Lesson 15: Model Building

With an emphasis on prediction


Nicky Wakim


May 22, 2024

Learning Objectives

  1. Understand the place of LASSO regression within association and prediction modeling for binary outcomes.

  2. Recognize the process for tidymodels

  3. Understand how penalized regression is a form of model/variable selection.

  4. Perform LASSO regression on a dataset using R and the general process for classification methods.

Some important definitions

  • Model selection: picking the “best” model from a set of possible models

    • Models will have the same outcome, but typically differ by the covariates that are included, their transformations, and their interactions

    • “Best” model is defined by the research question and by how you want to answer it!


  • Model selection strategies: a process or framework that helps us pick our “best” model

    • These strategies often differ by the approach and criteria used to the determine the “best” model


  • Overfitting: result of fitting a model so closely to our particular sample data that it cannot be generalized to other samples (or the population)

Bias-variance trade off

  • Recall from 512/612: MSE can be written as a function of the bias and variance

    \[ MSE = \text{bias}\big(\widehat\beta\big)^2 + \text{variance}\big(\widehat\beta\big) \]

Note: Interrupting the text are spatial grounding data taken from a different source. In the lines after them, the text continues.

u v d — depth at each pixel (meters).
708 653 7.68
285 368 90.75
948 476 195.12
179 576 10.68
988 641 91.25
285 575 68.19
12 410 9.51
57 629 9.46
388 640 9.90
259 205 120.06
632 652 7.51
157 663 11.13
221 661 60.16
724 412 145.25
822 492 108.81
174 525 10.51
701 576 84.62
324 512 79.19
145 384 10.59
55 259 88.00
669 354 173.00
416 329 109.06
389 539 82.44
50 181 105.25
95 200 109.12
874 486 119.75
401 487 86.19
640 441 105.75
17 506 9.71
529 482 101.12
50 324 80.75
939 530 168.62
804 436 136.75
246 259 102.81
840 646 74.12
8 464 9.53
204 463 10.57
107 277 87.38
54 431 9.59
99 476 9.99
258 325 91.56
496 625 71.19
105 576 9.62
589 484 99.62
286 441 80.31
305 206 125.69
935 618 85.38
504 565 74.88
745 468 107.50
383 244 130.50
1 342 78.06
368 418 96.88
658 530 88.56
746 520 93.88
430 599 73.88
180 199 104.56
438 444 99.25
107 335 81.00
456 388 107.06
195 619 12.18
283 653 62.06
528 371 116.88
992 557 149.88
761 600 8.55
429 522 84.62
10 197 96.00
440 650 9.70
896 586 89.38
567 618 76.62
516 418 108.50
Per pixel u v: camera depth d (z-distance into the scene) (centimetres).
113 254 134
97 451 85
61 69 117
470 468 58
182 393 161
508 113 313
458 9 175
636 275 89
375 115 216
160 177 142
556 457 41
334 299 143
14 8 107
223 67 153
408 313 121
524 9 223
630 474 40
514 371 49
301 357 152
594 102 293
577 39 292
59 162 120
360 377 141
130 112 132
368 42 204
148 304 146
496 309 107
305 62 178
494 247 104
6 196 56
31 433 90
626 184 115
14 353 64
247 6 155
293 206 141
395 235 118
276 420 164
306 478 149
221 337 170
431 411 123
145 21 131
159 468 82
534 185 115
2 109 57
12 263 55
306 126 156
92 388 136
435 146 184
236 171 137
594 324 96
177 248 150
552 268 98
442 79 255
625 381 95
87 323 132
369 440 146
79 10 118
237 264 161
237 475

    • We no longer use MSE in logistic regression to find the best fit model, BUT the idea between the bias and variance trade off holds!
  • For the same data:

    • More covariates in model: less bias, more variance

      • Potential overfitting: with new data does our model still hold?
    • Less covariates in model: more bias, less variance

      • More bias bc more likely that were are not capturing the true underlying relationship with less variables

Source: http://scott.fortmann-roe.com/docs/BiasVariance.html

The goals of association vs. prediction

Association / Explanatory / One variable’s effect

  • Goal: Understand one variable’s (or a group of variable’s) effect on the response after adjusting for other factors

  • Mainly interpret odds ratios of the variable that is the focus of the study


  • Goal: to calculate the most precise prediction of the response variable

  • Interpreting coefficients is not important

  • Choose only the variables that are strong predictors of the response variable

    • Excluding irrelevant variables can help reduce widths of the prediction intervals

Model selection strategies for categorical outcomes

Association / Explanatory / One variable’s effect

  • Selection of potential models is tied more with the research context with some incorporation of prediction scores


  • Pre-specification of multivariable model

  • Purposeful model selection

    • “Risk factor modeling”
  • Change in Estimate (CIE) approaches

    • Will learn in Survival Analysis (BSTA 514)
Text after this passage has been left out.